▶ TASKS TO COMPLETE
(1) The article below on fixed and non-fixed VoIP numbers opens with a bulleted list of its sections. Write out every entry in that list.
(2) Write the next part of the article on fixed and non-fixed VoIP numbers below, picking up right after its last line.

▶ TEXT FOR ANALYSIS
----------------------------------------
Fixed VoIP phone numbers are associated with an account holder’s physical address, while non-fixed VoIP numbers aren’t attached to any specific address.
Beyond this, fixed VoIP and non-fixed VoIP phone numbers have some distinct pros and cons. For example, fixed VoIP numbers often provide stronger business reputability, while non-fixed numbers unify a remote workforce and enable your company to have a global business presence.
This article will dive into non-fixed VoIP, including what it is, pros and cons, best practices, and how to get a non-fixed VoIP number.
- Fixed VoIP Number
- Non-Fixed VoIP Number
- Fixed VoIP Pros and Cons
- Non-Fixed VoIP Pros and Cons
- How to Get a Non-Fixed VoIP Number
- Who Uses Non-Fixed VoIP Numbers
- Best Practices for Non-Fixed VoIP Numbers
What is a Fixed VoIP Number?
A fixed VoIP number is a phone number that makes calls using voice over IP but is attached to a physical street address. Typically assigned by your VoIP service provider, fixed VoIP numbers use the Internet to make calls to any number–mobile, landline, or other VoIP numbers.
Along with being linked to a physical location, fixed numbers typically use a SIP trunk to connect to the VoIP service provider, enabling calls via PSTN landline or Internet-based VoIP.
Similar to traditional landline business phone systems, fixed VoIP numbers require a particular address, which is usually a home or company office. Accounts must provide this address before receiving a fixed VoIP number from the service provider.
Because they’re linked to the street address of an account owner, fixed VoIP numbers are viewed with authenticity and reputability. In turn, VoIP providers are more likely to support 911 calls and emergency services on fixed VoIP lines versus non-fixed, which have no address on file to direct first responders.
What is a Non-Fixed VoIP Number?
----------------------------------------
▶ DATA UNDER STUDY

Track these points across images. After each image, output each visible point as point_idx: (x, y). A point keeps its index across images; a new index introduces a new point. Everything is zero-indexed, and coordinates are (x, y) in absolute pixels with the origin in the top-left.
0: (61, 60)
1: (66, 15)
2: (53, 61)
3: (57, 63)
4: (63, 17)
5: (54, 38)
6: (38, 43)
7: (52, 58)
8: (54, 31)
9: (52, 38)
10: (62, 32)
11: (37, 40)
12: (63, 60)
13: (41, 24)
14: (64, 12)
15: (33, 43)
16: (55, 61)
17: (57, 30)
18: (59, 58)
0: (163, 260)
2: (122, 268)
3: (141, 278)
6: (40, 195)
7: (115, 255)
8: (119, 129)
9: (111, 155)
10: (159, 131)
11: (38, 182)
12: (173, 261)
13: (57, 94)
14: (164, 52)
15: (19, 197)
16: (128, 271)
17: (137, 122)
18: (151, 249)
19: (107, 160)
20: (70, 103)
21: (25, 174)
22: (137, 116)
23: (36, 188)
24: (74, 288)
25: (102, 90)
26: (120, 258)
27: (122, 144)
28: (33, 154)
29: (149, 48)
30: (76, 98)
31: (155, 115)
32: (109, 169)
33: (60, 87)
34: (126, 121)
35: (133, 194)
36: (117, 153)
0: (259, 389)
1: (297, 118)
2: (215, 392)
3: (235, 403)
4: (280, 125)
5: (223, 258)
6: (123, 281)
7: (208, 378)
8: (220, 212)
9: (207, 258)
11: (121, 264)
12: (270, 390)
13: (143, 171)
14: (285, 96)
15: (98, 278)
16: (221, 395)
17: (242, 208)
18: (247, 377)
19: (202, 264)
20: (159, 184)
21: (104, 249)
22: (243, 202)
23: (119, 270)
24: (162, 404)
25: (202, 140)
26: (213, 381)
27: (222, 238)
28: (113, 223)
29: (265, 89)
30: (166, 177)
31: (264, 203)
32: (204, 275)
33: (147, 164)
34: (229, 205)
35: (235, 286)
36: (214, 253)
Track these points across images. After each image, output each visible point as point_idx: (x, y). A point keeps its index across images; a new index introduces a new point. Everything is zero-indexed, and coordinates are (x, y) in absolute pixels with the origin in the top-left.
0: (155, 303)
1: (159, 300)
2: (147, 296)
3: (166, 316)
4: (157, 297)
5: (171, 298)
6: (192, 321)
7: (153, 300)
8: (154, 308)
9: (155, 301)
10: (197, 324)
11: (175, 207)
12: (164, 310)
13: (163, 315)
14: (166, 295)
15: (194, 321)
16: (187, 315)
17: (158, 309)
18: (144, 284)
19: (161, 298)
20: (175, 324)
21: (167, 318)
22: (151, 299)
----------------------------------------
▶ OUTPUTS IN ORDER
(1)
- Fixed VoIP Number
- Non-Fixed VoIP Number
- Fixed VoIP Pros and Cons
- Non-Fixed VoIP Pros and Cons
- How to Get a Non-Fixed VoIP Number
- Who Uses Non-Fixed VoIP Numbers
- Best Practices for Non-Fixed VoIP Numbers

(2)
A non-fixed number is a VoIP phone number that doesn’t connect to a physical address but rather to an account, user, or device. VoIP accounts with non-fixed numbers can make VoIP calls remotely from any Internet-connected device–computer, mobile, or tablet.
Also known as “virtual phone numbers,” non-fixed numbers are commonly issued by free services such as Skype and Google Voice, as well as UCaaS providers and business VoIP systems like Dialpad and RingCentral.
Because they don’t require an address, non-fixed VoIP numbers make a great fit for remote teams. Companies can purchase non-fixed virtual numbers and assign them to users based anywhere.
Non-fixed DID numbers also work well for teams that plan to scale beyond their physical address, or those seeking to establish a global presence. Many VoIP providers offer non-fixed numbers from area codes around the country and globe. When you call a customer from a virtual phone number, the Caller ID registers as a local number from your chosen area code–regardless of where you are physically located.
Fixed VoIP Pros and Cons
Fixed VoIP Pros
- Reputation: Fixed VoIP numbers are rarely used for crime and fraudulent calling. Therefore, when a company uses a fixed VoIP number, customers, clients, and call recipients typically view the company and number as more authentic and reliable.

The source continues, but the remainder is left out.